Brief: When the string "Ovary" appears in a line of the records, show the whole line.
BEGIN Given records
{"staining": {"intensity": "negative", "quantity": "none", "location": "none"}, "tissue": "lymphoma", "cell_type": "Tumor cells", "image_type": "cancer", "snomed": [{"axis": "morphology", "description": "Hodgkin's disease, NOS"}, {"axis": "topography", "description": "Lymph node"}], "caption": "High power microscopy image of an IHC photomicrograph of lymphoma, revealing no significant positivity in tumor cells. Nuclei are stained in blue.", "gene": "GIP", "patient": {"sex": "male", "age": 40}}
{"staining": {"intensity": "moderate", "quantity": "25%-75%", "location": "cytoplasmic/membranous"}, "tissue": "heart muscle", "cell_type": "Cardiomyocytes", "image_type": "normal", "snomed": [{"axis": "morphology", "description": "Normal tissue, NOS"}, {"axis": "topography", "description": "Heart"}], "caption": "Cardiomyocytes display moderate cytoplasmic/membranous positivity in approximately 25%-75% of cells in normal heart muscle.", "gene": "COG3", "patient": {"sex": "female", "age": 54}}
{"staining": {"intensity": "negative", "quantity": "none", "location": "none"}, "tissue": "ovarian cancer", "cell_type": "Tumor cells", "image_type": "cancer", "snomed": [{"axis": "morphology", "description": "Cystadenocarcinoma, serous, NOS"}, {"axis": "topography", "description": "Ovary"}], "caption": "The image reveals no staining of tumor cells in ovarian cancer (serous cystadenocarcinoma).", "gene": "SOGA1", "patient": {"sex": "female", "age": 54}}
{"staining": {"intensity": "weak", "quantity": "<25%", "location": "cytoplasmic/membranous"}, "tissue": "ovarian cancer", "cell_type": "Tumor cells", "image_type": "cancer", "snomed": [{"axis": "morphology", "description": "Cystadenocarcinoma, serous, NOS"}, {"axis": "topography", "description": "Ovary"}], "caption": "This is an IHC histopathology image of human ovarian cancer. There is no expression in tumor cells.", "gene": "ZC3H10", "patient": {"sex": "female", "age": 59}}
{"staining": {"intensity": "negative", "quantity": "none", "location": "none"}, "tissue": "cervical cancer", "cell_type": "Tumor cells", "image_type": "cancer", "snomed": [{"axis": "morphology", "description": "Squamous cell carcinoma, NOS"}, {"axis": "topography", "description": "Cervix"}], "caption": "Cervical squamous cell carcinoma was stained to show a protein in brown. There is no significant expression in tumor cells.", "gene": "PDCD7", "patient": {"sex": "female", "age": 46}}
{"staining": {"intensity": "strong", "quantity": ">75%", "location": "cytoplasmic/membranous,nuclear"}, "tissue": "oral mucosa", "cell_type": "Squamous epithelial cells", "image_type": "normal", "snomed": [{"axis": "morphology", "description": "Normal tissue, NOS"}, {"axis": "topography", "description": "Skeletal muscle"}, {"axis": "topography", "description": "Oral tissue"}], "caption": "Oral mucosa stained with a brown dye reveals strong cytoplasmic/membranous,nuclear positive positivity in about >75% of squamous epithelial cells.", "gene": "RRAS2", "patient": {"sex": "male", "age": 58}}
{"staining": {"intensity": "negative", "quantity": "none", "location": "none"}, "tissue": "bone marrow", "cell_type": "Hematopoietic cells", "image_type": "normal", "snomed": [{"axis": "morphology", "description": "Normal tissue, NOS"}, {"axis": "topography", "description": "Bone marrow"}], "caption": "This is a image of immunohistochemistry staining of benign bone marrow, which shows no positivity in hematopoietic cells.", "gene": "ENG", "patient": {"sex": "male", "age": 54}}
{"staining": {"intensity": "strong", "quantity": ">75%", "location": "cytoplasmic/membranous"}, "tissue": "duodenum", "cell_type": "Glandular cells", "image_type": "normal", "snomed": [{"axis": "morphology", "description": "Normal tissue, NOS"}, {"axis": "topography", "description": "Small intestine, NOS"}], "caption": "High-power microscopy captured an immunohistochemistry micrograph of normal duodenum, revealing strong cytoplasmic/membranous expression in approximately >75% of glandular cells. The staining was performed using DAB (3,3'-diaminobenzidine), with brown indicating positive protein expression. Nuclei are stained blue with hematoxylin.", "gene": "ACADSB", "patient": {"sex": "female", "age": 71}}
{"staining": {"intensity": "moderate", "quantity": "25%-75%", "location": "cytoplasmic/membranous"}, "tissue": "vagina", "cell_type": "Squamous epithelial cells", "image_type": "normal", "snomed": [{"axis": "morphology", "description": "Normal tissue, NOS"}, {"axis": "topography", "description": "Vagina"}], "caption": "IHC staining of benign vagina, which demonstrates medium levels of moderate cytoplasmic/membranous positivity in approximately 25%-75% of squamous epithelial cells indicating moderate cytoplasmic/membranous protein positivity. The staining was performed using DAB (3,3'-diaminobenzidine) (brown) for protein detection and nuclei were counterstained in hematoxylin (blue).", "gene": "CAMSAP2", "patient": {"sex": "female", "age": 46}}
END Given records
Solved problem:
{"staining": {"intensity": "negative", "quantity": "none", "location": "none"}, "tissue": "ovarian cancer", "cell_type": "Tumor cells", "image_type": "cancer", "snomed": [{"axis": "morphology", "description": "Cystadenocarcinoma, serous, NOS"}, {"axis": "topography", "description": "Ovary"}], "caption": "The image reveals no staining of tumor cells in ovarian cancer (serous cystadenocarcinoma).", "gene": "SOGA1", "patient": {"sex": "female", "age": 54}}
{"staining": {"intensity": "weak", "quantity": "<25%", "location": "cytoplasmic/membranous"}, "tissue": "ovarian cancer", "cell_type": "Tumor cells", "image_type": "cancer", "snomed": [{"axis": "morphology", "description": "Cystadenocarcinoma, serous, NOS"}, {"axis": "topography", "description": "Ovary"}], "caption": "This is an IHC histopathology image of human ovarian cancer. There is no expression in tumor cells.", "gene": "ZC3H10", "patient": {"sex": "female", "age": 59}}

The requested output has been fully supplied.